Constrained Generative Modeling with Manually Bridged Diffusion Models
Saeid Naderiparizi, Xiaoxuan Liang, Berend Zwartsenberg, Frank Wood
TL;DR
Constrained Generative Modeling with Manually Bridged Diffusion Models introduces MBM, a diffusion-based framework for constrained sampling defined on a set $\Omega$ that uses manually constructed bridges to steer samples toward feasibility. It formalizes an $\Omega$-distance function $\ell^\Omega$ and a time-dependent bridge $\mathbf{b}^\Omega(\mathbf{x}; t) = -\gamma(t) \nabla_x \ell^\Omega(\mathbf{x}; t)$ and shows how multiple bridges can be added to enforce intersections $\cap_i \Omega_i$, while preserving a standard diffusion objective. The paper analyzes three architectures—$\text{C-arch}$, $\text{DB-arch}$, and $\text{MBM-arch}$—and provides empirical evidence that $\text{MBM-arch}$ yields near-zero constraint violations with competitive or superior training efficiency compared to diffusion-bridge baselines, on both checkerboard and traffic-scene tasks. The work emphasizes applicability to safety-critical planning, provides practical training strategies, and outlines theoretical directions for formal guarantees and extensions to trajectory spaces.
Abstract
In this paper we describe a novel framework for diffusion-based generative modeling on constrained spaces. In particular, we introduce manual bridges, a framework that expands the kinds of constraints that can be practically used to form so-called diffusion bridges. We develop a mechanism for combining multiple such constraints so that the resulting multiply-constrained model remains a manual bridge that respects all constraints.
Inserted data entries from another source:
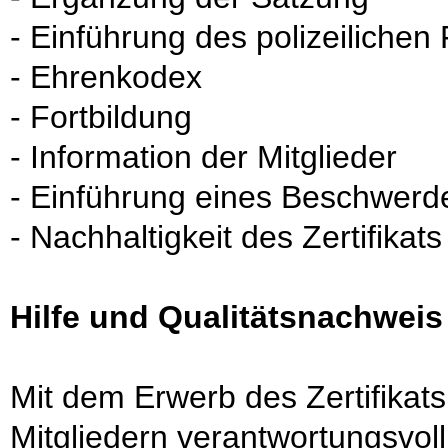
- Einführung des polizeiliche
- Ehrenkodex
- Fortbildung
- Information der Mitglieder
- Einführung eines Beschwe
- Nachhaltigkeit des Zertifikats
Hilfe und Qualitätsnachweis
Mit dem Erwerb des Zertifikats
Mitgliedern verantwortungsvoll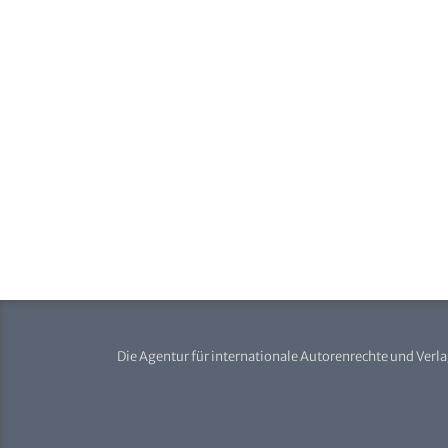
Die Agentur für internationale Autorenrechte und Verl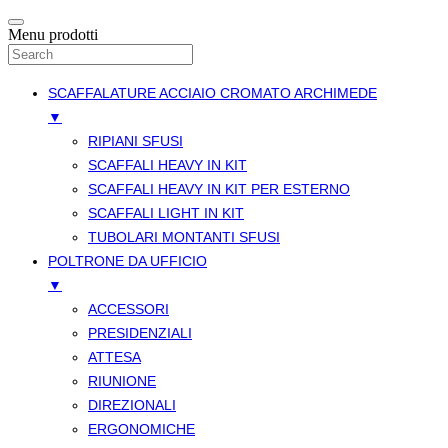
Menu prodotti
SCAFFALATURE ACCIAIO CROMATO ARCHIMEDE
▼
RIPIANI SFUSI
SCAFFALI HEAVY IN KIT
SCAFFALI HEAVY IN KIT PER ESTERNO
SCAFFALI LIGHT IN KIT
TUBOLARI MONTANTI SFUSI
POLTRONE DA UFFICIO
▼
ACCESSORI
PRESIDENZIALI
ATTESA
RIUNIONE
DIREZIONALI
ERGONOMICHE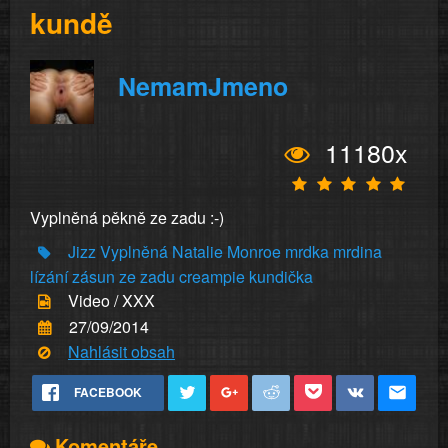
kundě
NemamJmeno
11180x
Vyplněná pěkně ze zadu :-)
Jizz
Vyplněná
Natalie
Monroe
mrdka
mrdina
lízání
zásun
ze zadu
creampie
kundička
Video / XXX
27/09/2014
Nahlásit obsah
FACEBOOK
Komentáře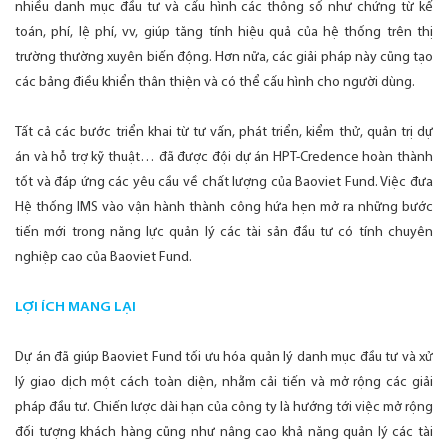
nhiều danh mục đầu tư và cấu hình các thông số như chứng từ kế
toán, phí, lệ phí, vv, giúp tăng tính hiệu quả của hệ thống trên thị
trường thường xuyên biến động. Hơn nữa, các giải pháp này cũng tạo
các bảng điều khiển thân thiện và có thể cấu hình cho người dùng.
Tất cả các bước triển khai từ tư vấn, phát triển, kiểm thử, quản trị dự
án và hỗ trợ kỹ thuật… đã được đội dự án HPT-Credence hoàn thành
tốt và đáp ứng các yêu cầu về chất lượng của Baoviet Fund. Việc đưa
Hệ thống IMS vào vận hành thành công hứa hẹn mở ra những bước
tiến mới trong năng lực quản lý các tài sản đầu tư có tính chuyên
nghiệp cao của Baoviet Fund.
LỢI ÍCH MANG LẠI
Dự án đã giúp Baoviet Fund tối ưu hóa quản lý danh mục đầu tư và xử
lý giao dịch một cách toàn diện, nhằm cải tiến và mở rộng các giải
pháp đầu tư. Chiến lược dài hạn của công ty là hướng tới việc mở rộng
đối tượng khách hàng cũng như nâng cao khả năng quản lý các tài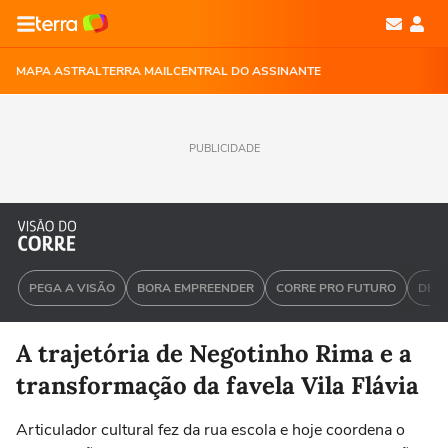
MAPA ASTRAL
TERRA MAIL
CENTRAL DO ASSINANTE
PUBLICIDADE
PEGA A VISÃO
BORA EMPREENDER
CORRE PRO FUTURO
DEU 
A trajetória de Negotinho Rima e a
transformação da favela Vila Flávia
Articulador cultural fez da rua escola e hoje coordena o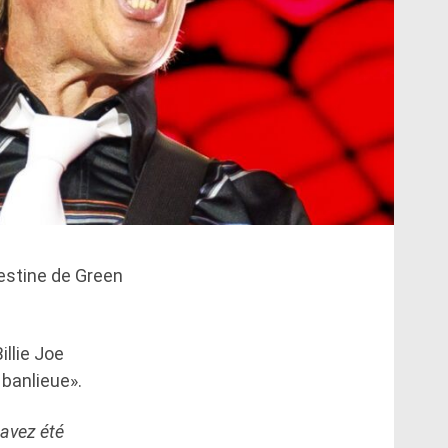
estine de Green
illie Joe
banlieue».
 avez été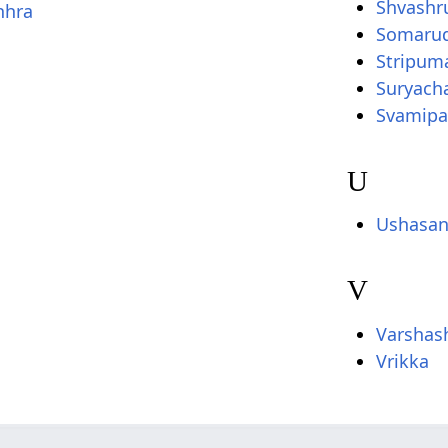
Shvashr
hhra
Somaru
Stripum
Suryach
Svamipa
U
Ushasan
V
Varshas
Vrikka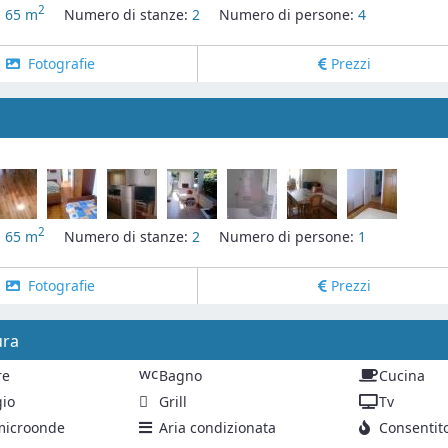
2
:
65 m
Numero di stanze:
2
Numero di persone:
4
Fotografie
Prezzi
2
:
65 m
Numero di stanze:
2
Numero di persone:
1
Fotografie
Prezzi
ura
wc
re
Bagno
Cucina
io
Grill
Tv
microonde
Aria condizionata
Consentit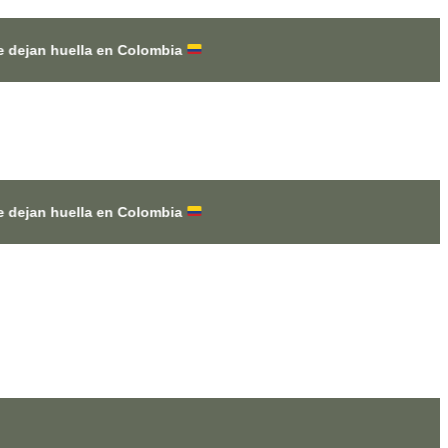
en Colombia
en Colombia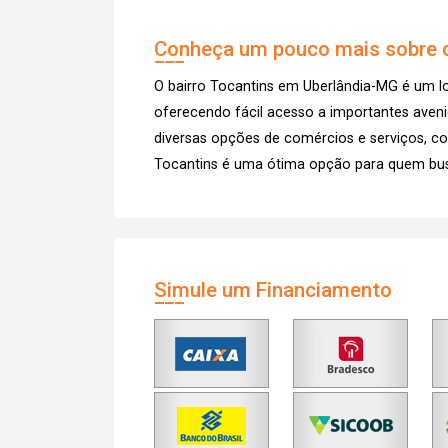
Conheça um pouco mais sobre o
O bairro Tocantins em Uberlândia-MG é um loc
oferecendo fácil acesso a importantes aveni
diversas opções de comércios e serviços, c
Tocantins é uma ótima opção para quem busc
Simule um Financiamento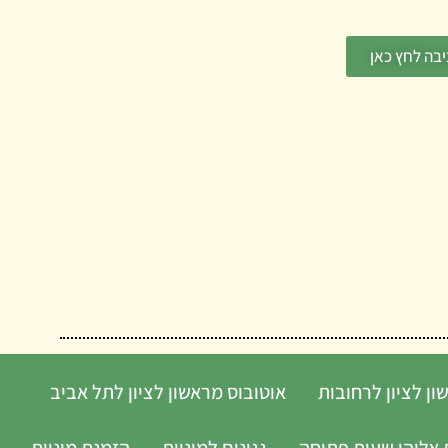
בה לחץ כאן
ון לציון לרחובות
אוטובוס מראשון לציון לתל אביב
אליהו שעות פתיחה
גגונים למוניות
הזמנת מוניות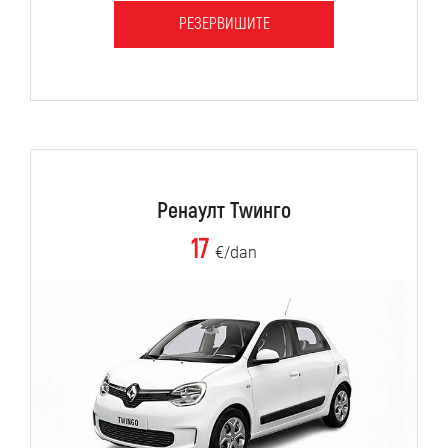
РЕЗЕРВИШИТЕ
Ренаулт Тwинго
17
€/dan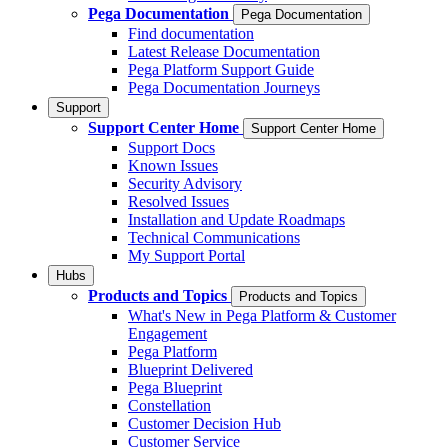
Pega Documentation
Pega Documentation
Find documentation
Latest Release Documentation
Pega Platform Support Guide
Pega Documentation Journeys
Support
Support Center Home
Support Center Home
Support Docs
Known Issues
Security Advisory
Resolved Issues
Installation and Update Roadmaps
Technical Communications
My Support Portal
Hubs
Products and Topics
Products and Topics
What's New in Pega Platform & Customer
Engagement
Pega Platform
Blueprint Delivered
Pega Blueprint
Constellation
Customer Decision Hub
Customer Service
We also develop a mechanism for training a diffusion model that respects such multiple constraints while also adapting it to match a data distribution. We develop and extend theory demonstrating the mathematical validity of our mechanisms. Additionally, we demonstrate our mechanism in constrained generative modeling tasks, highlighting a particular high-value application in modeling trajectory initializations for path planning and control in autonomous vehicles.